[Data in this exercise — start]
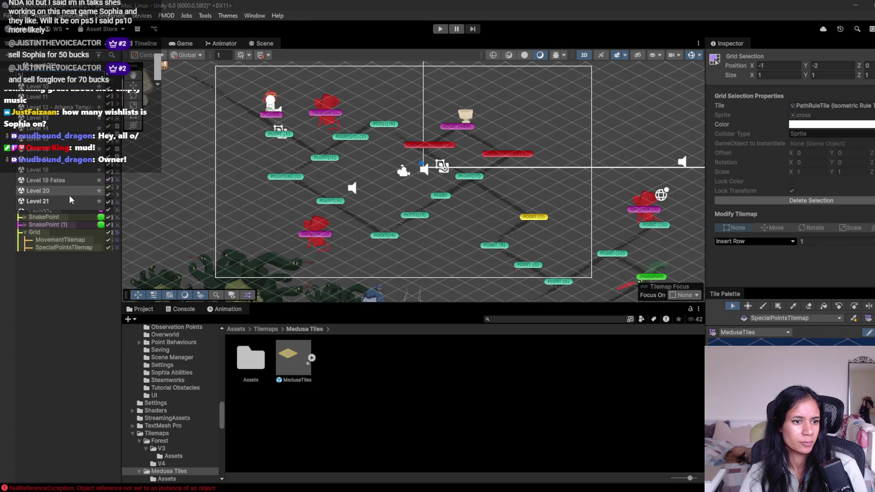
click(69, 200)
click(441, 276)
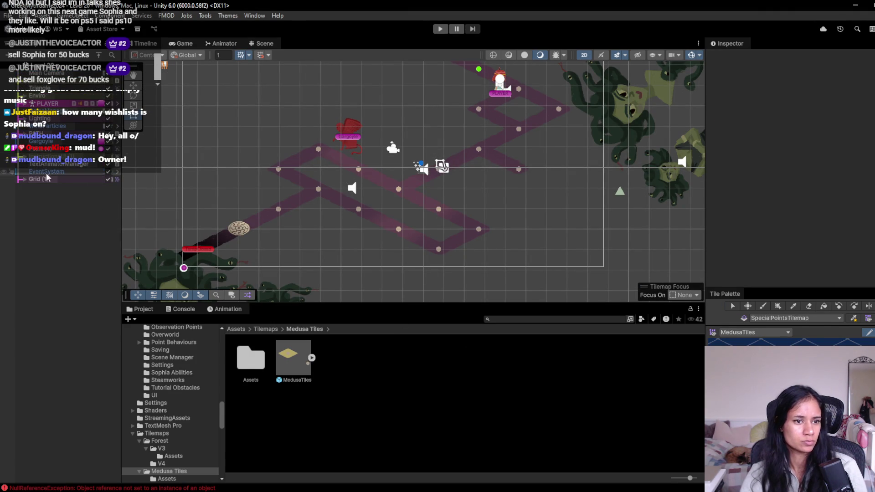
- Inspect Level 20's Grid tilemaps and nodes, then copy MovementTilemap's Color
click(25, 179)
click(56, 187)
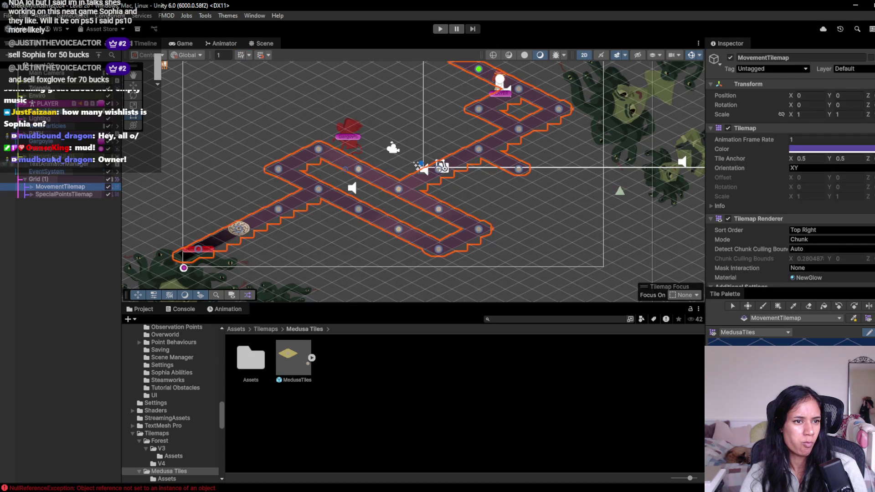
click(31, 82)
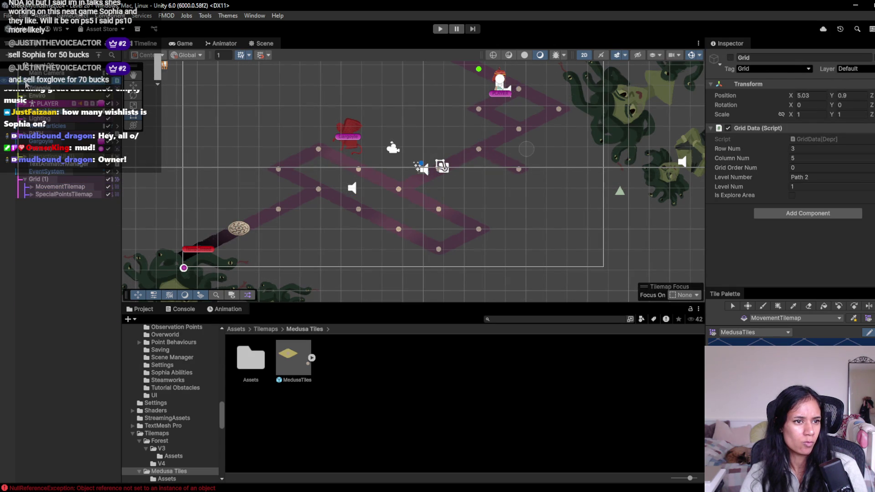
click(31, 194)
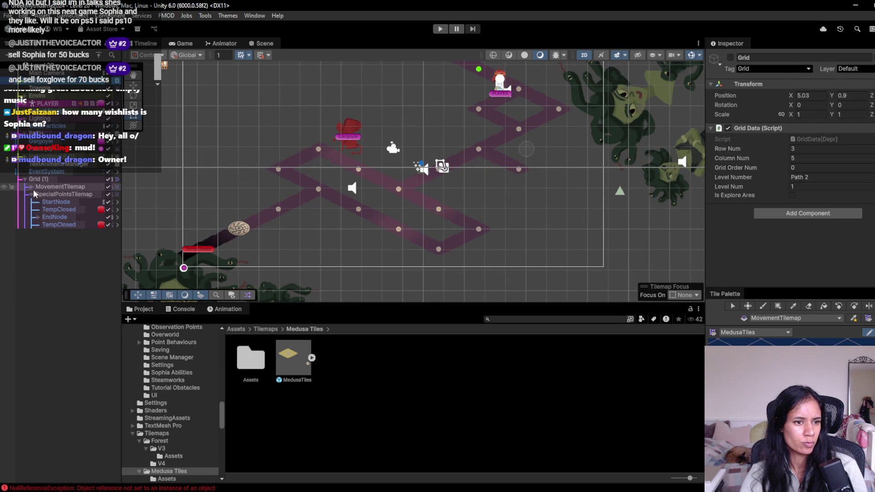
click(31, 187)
[Data in this exercise — finish]
• **Your assignment**: Return every line above verbatim, pictures excluded.

• **Worked solution**:
click(69, 200)
click(441, 276)
- Inspect Level 20's Grid tilemaps and nodes, then copy MovementTilemap's Color
click(25, 179)
click(56, 187)
click(31, 82)
click(31, 194)
click(31, 187)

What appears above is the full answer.